A dataframe I am working on contains an address line, from which I wish to extract the different variables (street name, number, postal code and country). The address line is filled according to the following template: "street number, postal code city, country".
Using .str.split(), I can get invividual elements from the string. Returning multiple elements however does not work.
So, extracting the country is easy enough. But when I try to get the street and number I run into some troubles. The street can contain one or more whitespaces, but after the last whitespace there is always the number. So I try to do this:
df["street_and_number"]=df["address"].str.split(",").str[0]
which creates a column with the street and the number. So far so good.
If I want to get the street, splitting on whitespaces and extracting everything but the last element seems (to me) a pretty straightforward option:
df["street"]=df["street_and_number"].str.split().str[:-1]

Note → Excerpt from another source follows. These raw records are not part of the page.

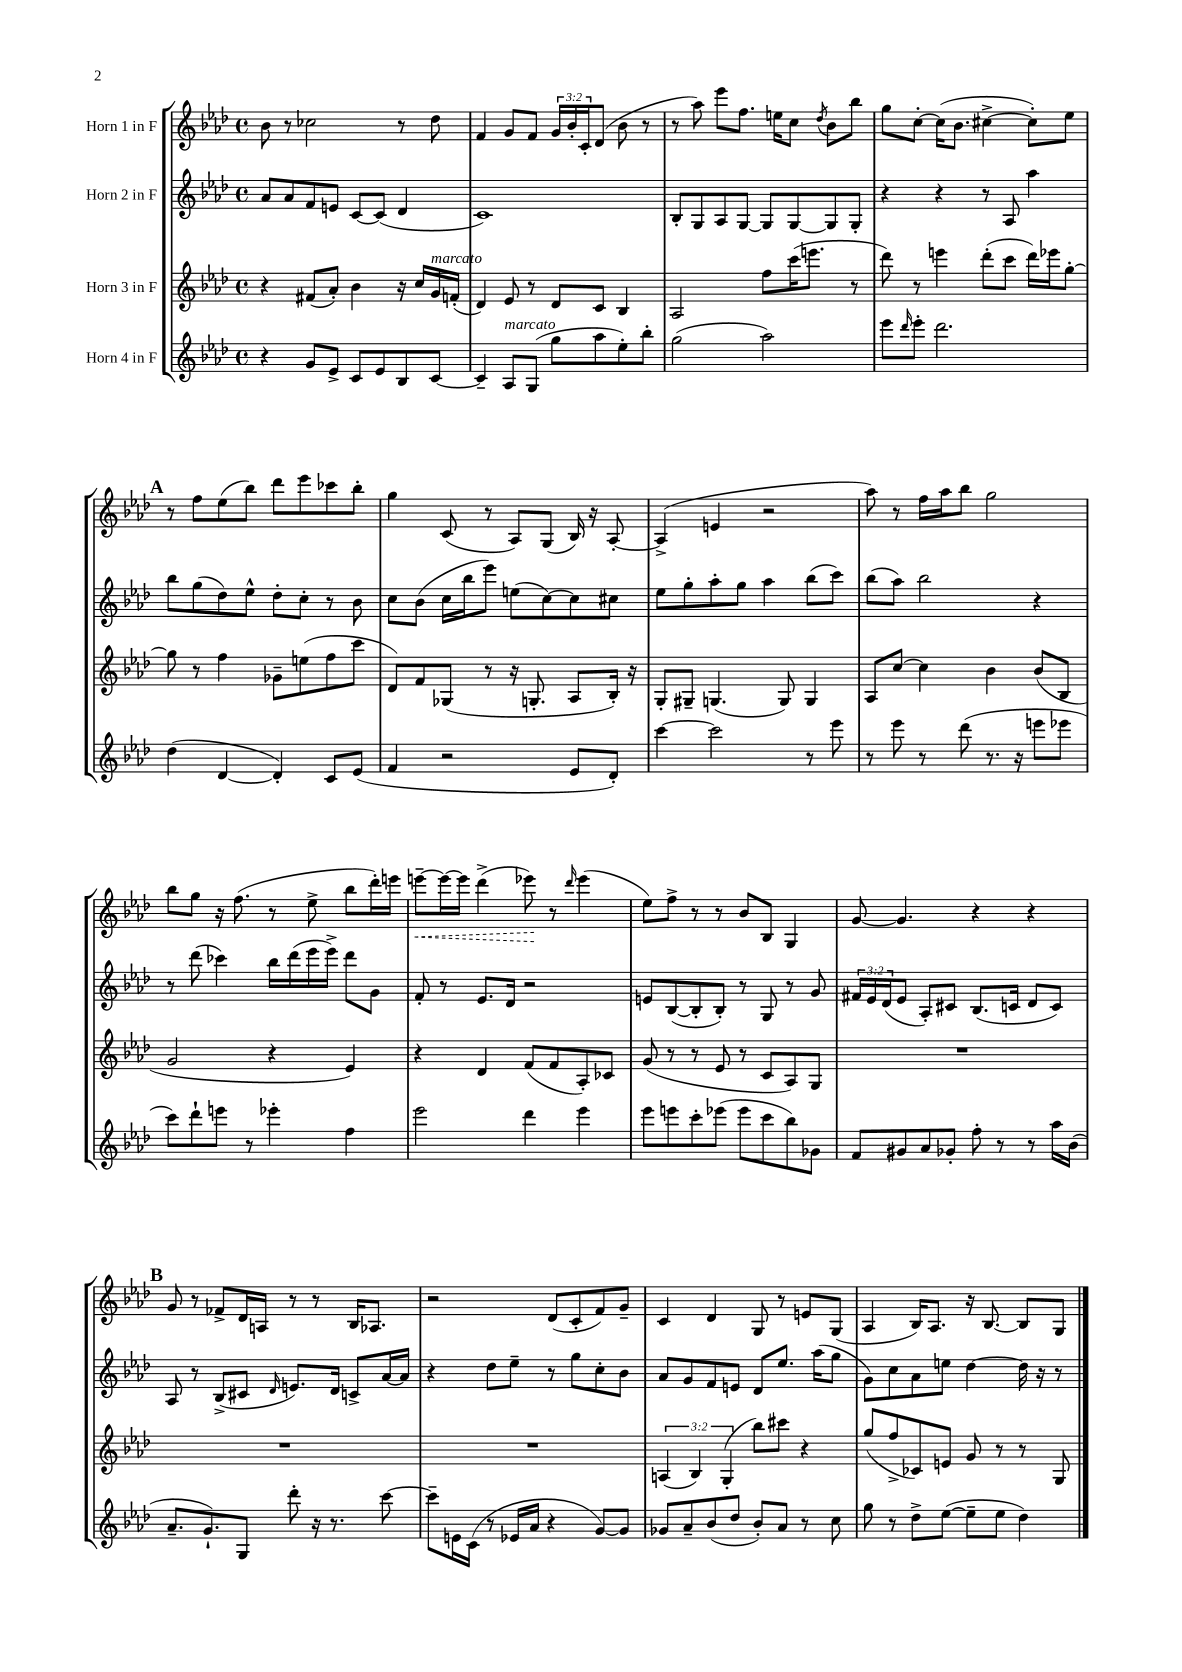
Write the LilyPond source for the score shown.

<<
\new StaffGroup <<
\new Staff = "s0" \with { instrumentName = "Horn 1 in F" } {
    \clef treble \key aes \major \defaultTimeSignature \time 4/4 \override Staff.TupletNumber.text = #tuplet-number::calc-fraction-text
    bes'8 r8 ces''2 r8 des''8 |
    f'4 g'8 f'8 \tuplet 3/2 { g'16 bes'16-. c'16-. } des'8( bes'8 r8 |
    r8 aes''8) ees'''8 f''8. e''16 c''8 \acciaccatura { des''8 } bes'8 bes''8 |
    g''8 c''8~-. c''16( bes'8. cis''4~-> cis''8-.) ees''8 |
    \mark \markup { \bold "A" } r8 f''8 ees''8( bes''8) des'''8 ees'''8 ces'''8 bes''8-. |
    g''4 c'8( r8 aes8) g8( bes16) r16 aes8~-. |
    aes4->( e'4 r2 |
    aes''8) r8 f''16 aes''16 bes''8 g''2 |
    bes''8 g''8 r16 f''8.( r8 ees''8-> bes''8 des'''16-.) e'''16 |
    \once \override Hairpin.style = #'dashed-line e'''8~--\< e'''16~ e'''16 des'''4->( ees'''8\!) r8 \grace { des'''16 } ees'''4( |
    ees''8) f''8-> r8 r8 bes'8 bes8 g4 |
    g'8~ g'4. r4 r4 |
    \mark \markup { \bold "B" } g'8 r8 fes'8-> des'16 a16 r8 r8 bes16 aes8. |
    r2 des'8( c'8-. f'8) g'8-- |
    c'4 des'4 g8 r8 e'8 g8( |
    aes4 bes16) aes8. r16 bes8.~ bes8 g8 \bar "|." |
}
\new Staff = "s1" \with { instrumentName = "Horn 2 in F" } {
    \clef treble \key aes \major \defaultTimeSignature \time 4/4 \override Staff.TupletNumber.text = #tuplet-number::calc-fraction-text
    aes'8 aes'8 f'8 e'8 c'8~ c'8( des'4 |
    c'1) |
    bes8-. g8 aes8 g8~ g8 g8~ g8 g8-. |
    r4 r4 r8 aes8 aes''4 |
    \mark \markup { \bold "A" } bes''8 g''8( des''8) ees''8-^ des''8-. c''8-. r8 bes'8 |
    c''8 bes'8( c''16 bes''16 ees'''8) e''8( c''8~) c''8 cis''8 |
    ees''8 g''8-. aes''8-. g''8 aes''4 bes''8( c'''8) |
    bes''8( aes''8) bes''2 r4 |
    r8 des'''8( ces'''4) bes''16 des'''16( ees'''16 ees'''16->) des'''8 g'8 |
    f'8-. r8 ees'8. des'16 r2 |
    e'8 bes8~( bes8-. bes8-.) r8 g8 r8 g'8 |
    \tuplet 3/2 { fis'16 ees'16 des'16( } ees'8 aes8-.) cis'8 bes8.( c'16 des'8 c'8) |
    \mark \markup { \bold "B" } aes8 r8 bes8->( cis'8 \grace { des'16 } e'8.) des'16 c'8-> aes'16~ aes'16 |
    r4 des''8 ees''8-- r8 g''8 c''8-. bes'8 |
    aes'8 g'8 f'8 e'8 des'8 ees''8. aes''16( g''8 |
    g'8) c''8 aes'8 e''8 des''4~ des''16 r16 r8 \bar "|." |
}
\new Staff = "s2" \with { instrumentName = "Horn 3 in F" } {
    \clef treble \key aes \major \defaultTimeSignature \time 4/4 \override Staff.TupletNumber.text = #tuplet-number::calc-fraction-text
    r4 fis'8( aes'8-.) bes'4 r16 c''16 g'16^\markup { \italic "marcato" } f'16-.( |
    des'4) ees'8 r8 des'8 c'8 bes4 |
    aes2 f''8 c'''16( e'''8. r8 |
    des'''8) r8 e'''4 des'''8-.( c'''8 des'''16) ees'''16 g''8~-. |
    \mark \markup { \bold "A" } g''8 r8 f''4 ges'8-- e''8( f''8 c'''8 |
    des'8) f'8 ges8( r8 r16 g8.-. aes8 bes16-.) r16 |
    g8-. gis8-- g4.( g8) g4 |
    aes8 c''8~ c''4 bes'4 bes'8( bes8 |
    g'2 r4 ees'4) |
    r4 des'4 f'8( f'8 aes8-.) ces'8 |
    g'8( r8 r8 ees'8 r8 c'8 aes8) g8 |
    R1 |
    \mark \markup { \bold "B" } R1 |
    R1 |
    \tuplet 3/2 { a4( bes4) g4-.( } bes''8) cis'''8 r4 |
    g''8( f''8-> ces'8) e'8 g'8 r8 r8 g8 \bar "|." |
}
\new Staff = "s3" \with { instrumentName = "Horn 4 in F" } {
    \clef treble \key aes \major \defaultTimeSignature \time 4/4
    r4 g'8 ees'8-> c'8 ees'8 bes8 c'8~ |
    c'4-- aes8^\markup { \italic "marcato" } g8( g''8 aes''8 ees''8-.) bes''8-. |
    g''2( aes''2) |
    ees'''8 \grace { des'''16 } ees'''8-. des'''2. |
    \mark \markup { \bold "A" } des''4( des'4~ des'4-.) c'8 ees'8( |
    f'4 r2 ees'8 des'8-.) |
    c'''4~ c'''2 r8 ees'''8 |
    r8 ees'''8 r8 des'''8( r8. r16 e'''8 ees'''8 |
    c'''8) des'''8-! e'''8 r8 ees'''4-. f''4 |
    ees'''2 des'''4 ees'''4 |
    ees'''8 e'''8 c'''8-. ees'''8( ees'''8 c'''8 bes''8) ges'8 |
    f'8 gis'8 aes'8 ges'8-. f''8-. r8 r8 aes''16 bes'16( |
    \mark \markup { \bold "B" } aes'8.-- g'8.-!) g8 des'''8-. r16 r8. c'''8~ |
    c'''8-- e'16 c'16( r8 ees'16 aes'16 r4 g'8~) g'8 |
    ges'8 aes'8-- bes'8( des''8 bes'8-.) aes'8 r8 c''8 |
    g''8 r8 des''8-> ees''8~( ees''8-- ees''8 des''4) \bar "|." |
}
>>
>>
\layout { \context { \Score \remove "Bar_number_engraver" } }
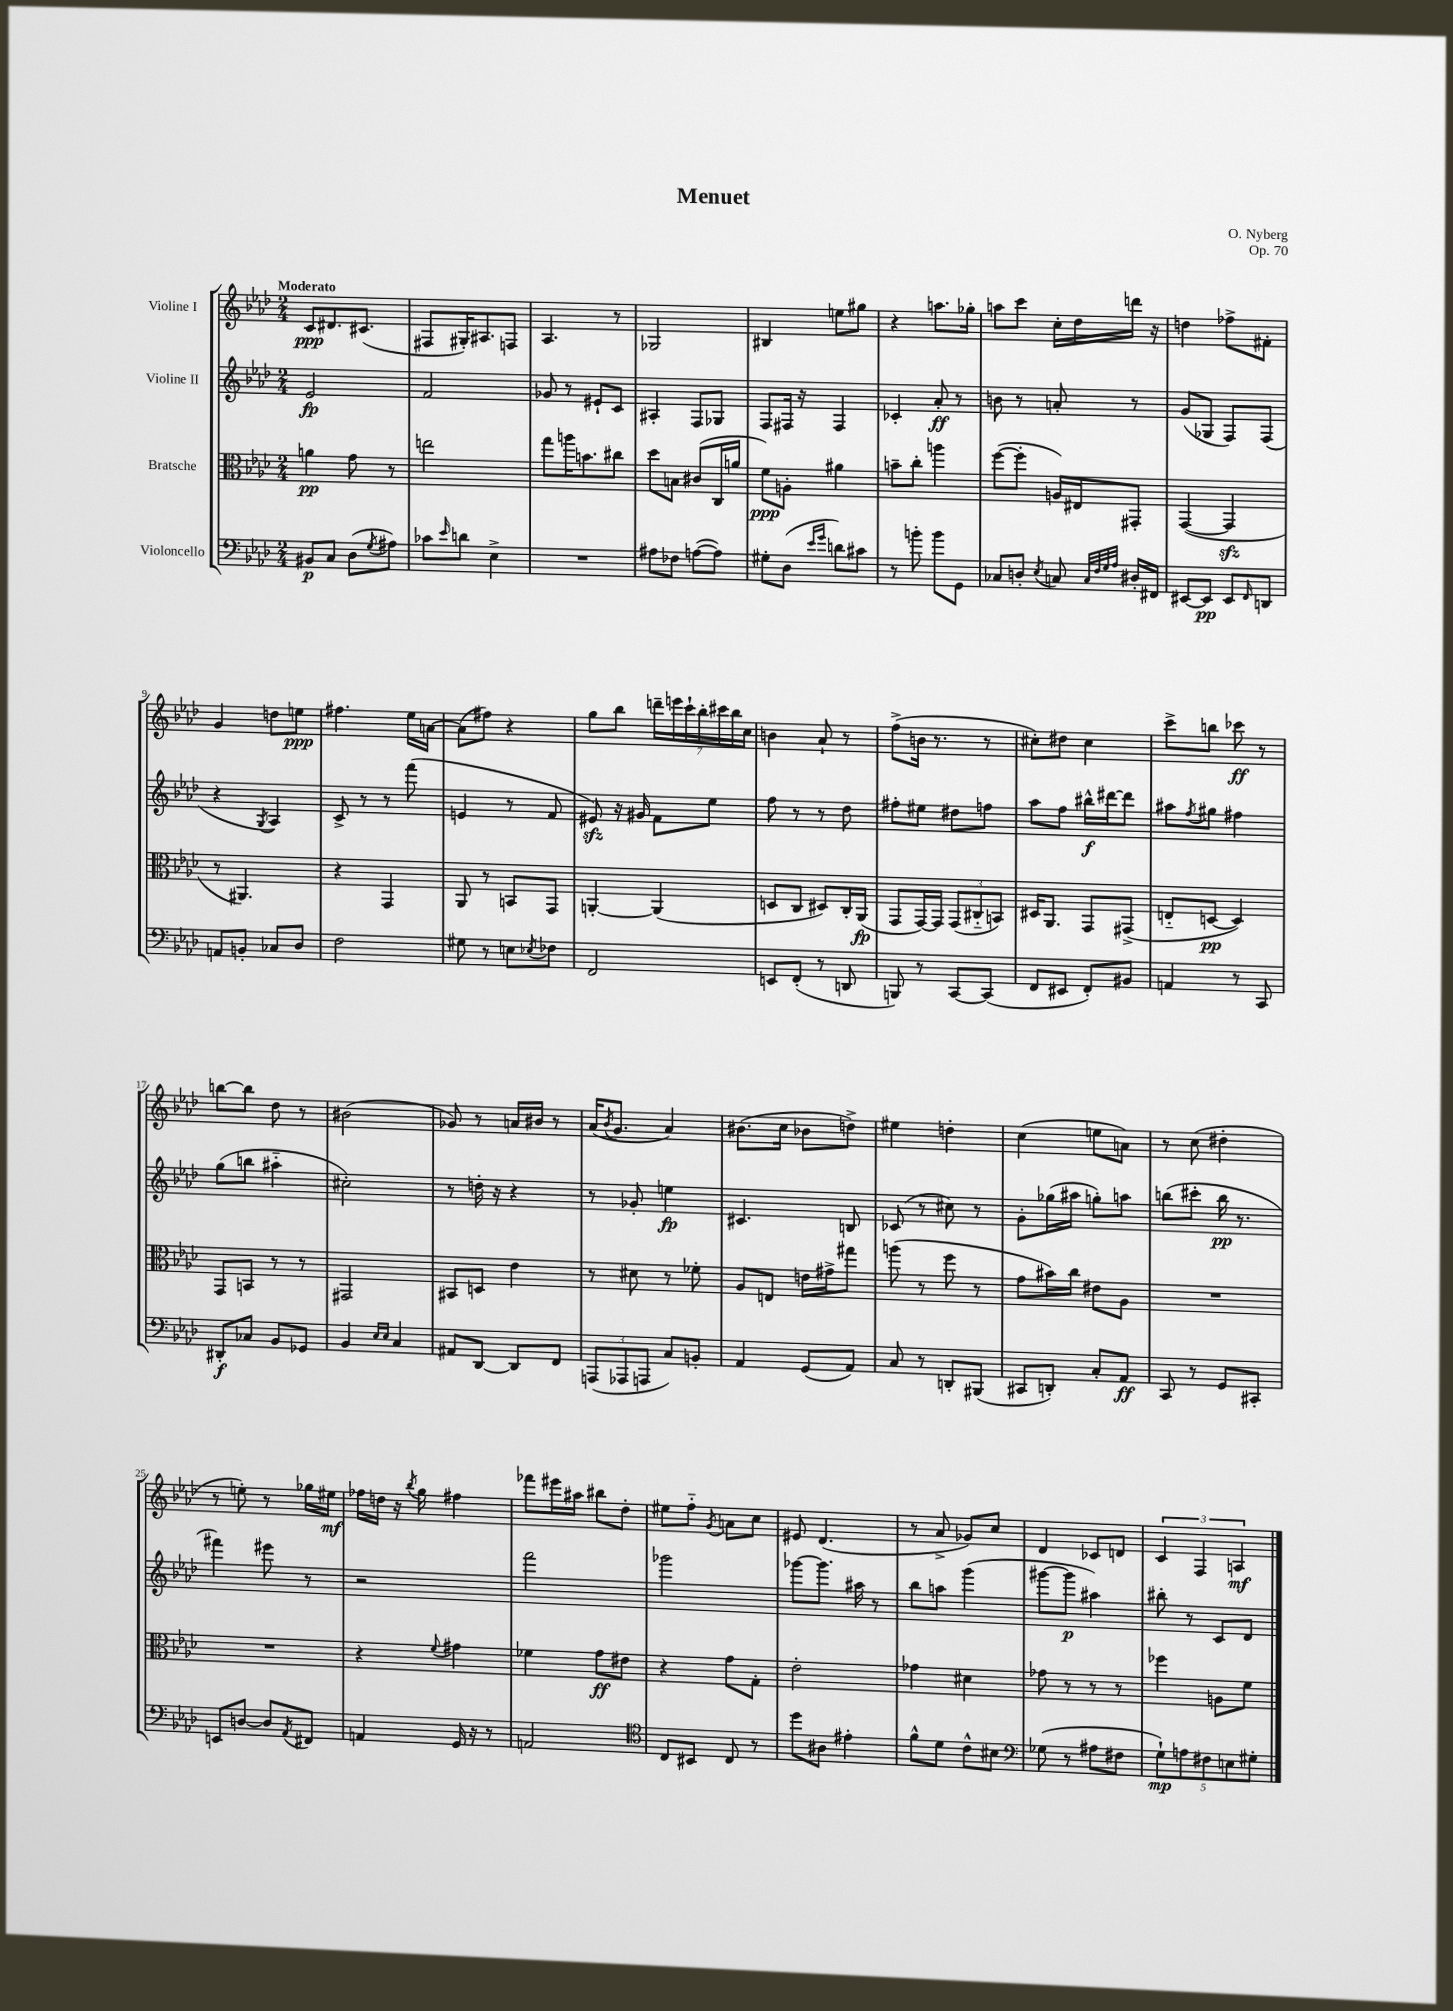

But this returns a list, see example below:
1541 [Burgemeester, Roelenweg]
Name: straat_en_nr, dtype: object
I would like to get a string, instead of a list with all the elements. Using the expand option doesn't produce the required result either:
df["street"]=df["street_and_number"].str.split(expand=True)[:-1]
Output:
0 1 2
What am I doing wrong?
Add Series.str.join
:
df["street"] = df["street_and_number"].str.split().str[:-1].str.join(' ')